If you’re advanced (5+ years or hard training) and natural you can basically forget about the 1-2 lbs per month muscle gain rule: the chances of me having gaining 12-24 lbs of muscles a year from now are longer than me becoming an astronaut by then, no matter how hard I train.
Genetics: As always, the final word come down to genetics.
Let’s make sure we have the perspective here: 12-24 lbs of lean muscle gain or 36-96 lbs of fat loss in a year is absolutely massive.
If you’re someone who is naturally thin or naturally on the bigger side don’t look at these numbers as a target, just be aware that they are what is considered biologically possible, under artificially optimised (but not enhanced) conditions.
Even if you consider yourself an ‘average’ person you will still likely not achieve these numbers.
Alternatively you could be genetically gifted, in which case you might find these numbers achievable or even surpassable.
However I very much doubt anyone has the natural genetic gifts to put on 10 lbs of real muscle when the rest of us average joe’s are busting a gut to very likely fail to achieve even 2.
As per usual, someone’s story doesn’t add up.

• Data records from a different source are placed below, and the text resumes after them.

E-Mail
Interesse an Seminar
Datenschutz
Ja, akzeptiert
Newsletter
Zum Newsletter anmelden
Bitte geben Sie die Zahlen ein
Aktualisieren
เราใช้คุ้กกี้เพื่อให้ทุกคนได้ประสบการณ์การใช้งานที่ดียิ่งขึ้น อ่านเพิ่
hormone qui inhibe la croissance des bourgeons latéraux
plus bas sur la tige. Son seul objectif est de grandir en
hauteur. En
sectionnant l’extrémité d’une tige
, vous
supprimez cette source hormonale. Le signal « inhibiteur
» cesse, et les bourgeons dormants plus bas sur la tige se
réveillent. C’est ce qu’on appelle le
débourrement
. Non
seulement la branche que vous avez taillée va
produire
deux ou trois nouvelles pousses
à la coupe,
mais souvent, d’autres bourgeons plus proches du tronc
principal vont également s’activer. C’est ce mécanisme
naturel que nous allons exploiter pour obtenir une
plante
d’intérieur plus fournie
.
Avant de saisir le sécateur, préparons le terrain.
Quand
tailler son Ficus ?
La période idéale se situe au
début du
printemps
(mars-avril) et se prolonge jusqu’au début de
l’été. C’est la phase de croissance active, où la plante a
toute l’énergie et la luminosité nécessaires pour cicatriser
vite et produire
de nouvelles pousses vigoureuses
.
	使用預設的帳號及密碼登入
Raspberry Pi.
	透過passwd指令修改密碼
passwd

Related article: Blame your parents
I personally don’t think you should be aiming for x amount of muscle gain per month or x lbs of fat loss per week. That sort of thing can lead to obsessiveness as well as creating a potentially demoralising success/failure mindset dependant on some arbitrary numbers.
Fitness results shouldn’t be measured in months, weeks, years, lbs or kgs. You get sustainable results by living a fitness lifestyle, which in turn makes you feel confident and empowered. If you enjoy the process then you will eventually build that muscle or lose that weight, but it won’t fall within a 4 week, or a 6 or 8 week window.
When it’s your lifestyle, you don’t need a calendar.